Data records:
● ● ●

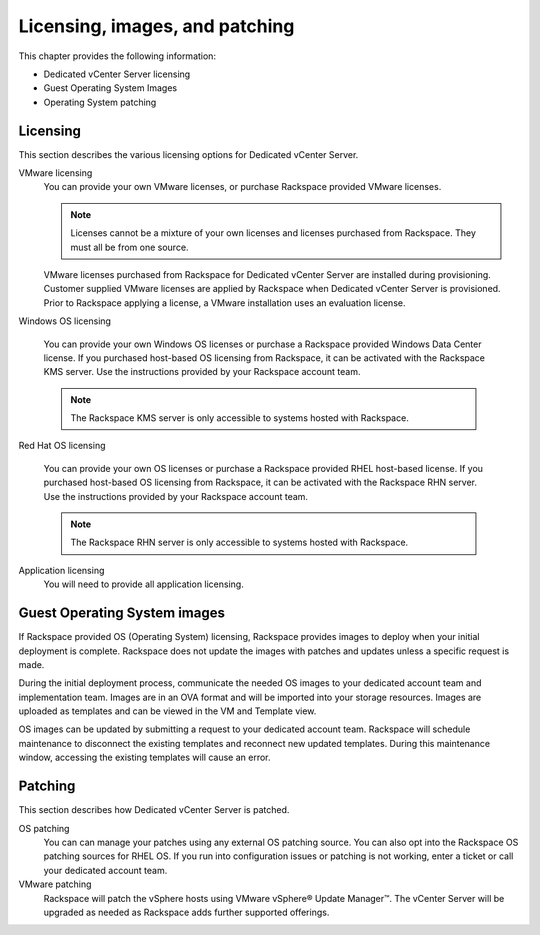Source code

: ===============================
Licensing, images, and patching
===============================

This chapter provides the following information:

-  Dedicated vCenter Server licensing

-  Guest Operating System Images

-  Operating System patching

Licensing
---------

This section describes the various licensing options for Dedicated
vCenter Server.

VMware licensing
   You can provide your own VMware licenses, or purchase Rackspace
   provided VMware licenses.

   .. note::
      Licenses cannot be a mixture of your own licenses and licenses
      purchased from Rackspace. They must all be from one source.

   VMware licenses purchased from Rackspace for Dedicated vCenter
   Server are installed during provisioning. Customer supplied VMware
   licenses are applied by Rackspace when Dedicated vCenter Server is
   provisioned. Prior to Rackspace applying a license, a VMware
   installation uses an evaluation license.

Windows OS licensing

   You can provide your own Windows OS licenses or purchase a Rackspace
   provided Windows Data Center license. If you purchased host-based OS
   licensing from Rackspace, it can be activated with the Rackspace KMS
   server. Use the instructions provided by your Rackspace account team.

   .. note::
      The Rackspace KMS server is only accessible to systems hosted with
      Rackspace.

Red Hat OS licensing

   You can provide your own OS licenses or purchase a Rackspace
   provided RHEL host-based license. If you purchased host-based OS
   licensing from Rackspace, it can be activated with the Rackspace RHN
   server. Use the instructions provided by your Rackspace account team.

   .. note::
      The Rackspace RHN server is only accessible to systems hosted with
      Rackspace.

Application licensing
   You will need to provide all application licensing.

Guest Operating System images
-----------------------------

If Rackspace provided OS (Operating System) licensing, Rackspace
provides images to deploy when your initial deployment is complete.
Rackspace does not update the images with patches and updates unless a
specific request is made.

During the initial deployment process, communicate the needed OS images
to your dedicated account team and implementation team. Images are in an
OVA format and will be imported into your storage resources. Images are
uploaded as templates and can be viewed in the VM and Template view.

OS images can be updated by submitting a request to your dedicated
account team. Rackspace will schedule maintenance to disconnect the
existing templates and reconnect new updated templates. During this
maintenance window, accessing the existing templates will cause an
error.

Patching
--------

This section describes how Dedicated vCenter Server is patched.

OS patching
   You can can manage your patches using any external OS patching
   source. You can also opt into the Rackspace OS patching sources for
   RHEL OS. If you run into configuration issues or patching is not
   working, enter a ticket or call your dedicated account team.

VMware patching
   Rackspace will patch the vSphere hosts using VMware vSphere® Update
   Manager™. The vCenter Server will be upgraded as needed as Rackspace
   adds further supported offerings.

● ● ●

### INSTRUCTIONS TO FOLLOW
Please return all of the entries word for word, excluding the pictures.

### OUTPUT OF THE EXERCISE
Source code

: ===============================
Licensing, images, and patching
===============================

This chapter provides the following information:

-  Dedicated vCenter Server licensing

-  Guest Operating System Images

-  Operating System patching

Licensing
---------

This section describes the various licensing options for Dedicated
vCenter Server.

VMware licensing
   You can provide your own VMware licenses, or purchase Rackspace
   provided VMware licenses.

   .. note::
      Licenses cannot be a mixture of your own licenses and licenses
      purchased from Rackspace. They must all be from one source.

   VMware licenses purchased from Rackspace for Dedicated vCenter
   Server are installed during provisioning. Customer supplied VMware
   licenses are applied by Rackspace when Dedicated vCenter Server is
   provisioned. Prior to Rackspace applying a license, a VMware
   installation uses an evaluation license.

Windows OS licensing

   You can provide your own Windows OS licenses or purchase a Rackspace
   provided Windows Data Center license. If you purchased host-based OS
   licensing from Rackspace, it can be activated with the Rackspace KMS
   server. Use the instructions provided by your Rackspace account team.

   .. note::
      The Rackspace KMS server is only accessible to systems hosted with
      Rackspace.

Red Hat OS licensing

   You can provide your own OS licenses or purchase a Rackspace
   provided RHEL host-based license. If you purchased host-based OS
   licensing from Rackspace, it can be activated with the Rackspace RHN
   server. Use the instructions provided by your Rackspace account team.

   .. note::
      The Rackspace RHN server is only accessible to systems hosted with
      Rackspace.

Application licensing
   You will need to provide all application licensing.

Guest Operating System images
-----------------------------

If Rackspace provided OS (Operating System) licensing, Rackspace
provides images to deploy when your initial deployment is complete.
Rackspace does not update the images with patches and updates unless a
specific request is made.

During the initial deployment process, communicate the needed OS images
to your dedicated account team and implementation team. Images are in an
OVA format and will be imported into your storage resources. Images are
uploaded as templates and can be viewed in the VM and Template view.

OS images can be updated by submitting a request to your dedicated
account team. Rackspace will schedule maintenance to disconnect the
existing templates and reconnect new updated templates. During this
maintenance window, accessing the existing templates will cause an
error.

Patching
--------

This section describes how Dedicated vCenter Server is patched.

OS patching
   You can can manage your patches using any external OS patching
   source. You can also opt into the Rackspace OS patching sources for
   RHEL OS. If you run into configuration issues or patching is not
   working, enter a ticket or call your dedicated account team.

VMware patching
   Rackspace will patch the vSphere hosts using VMware vSphere® Update
   Manager™. The vCenter Server will be upgraded as needed as Rackspace
   adds further supported offerings.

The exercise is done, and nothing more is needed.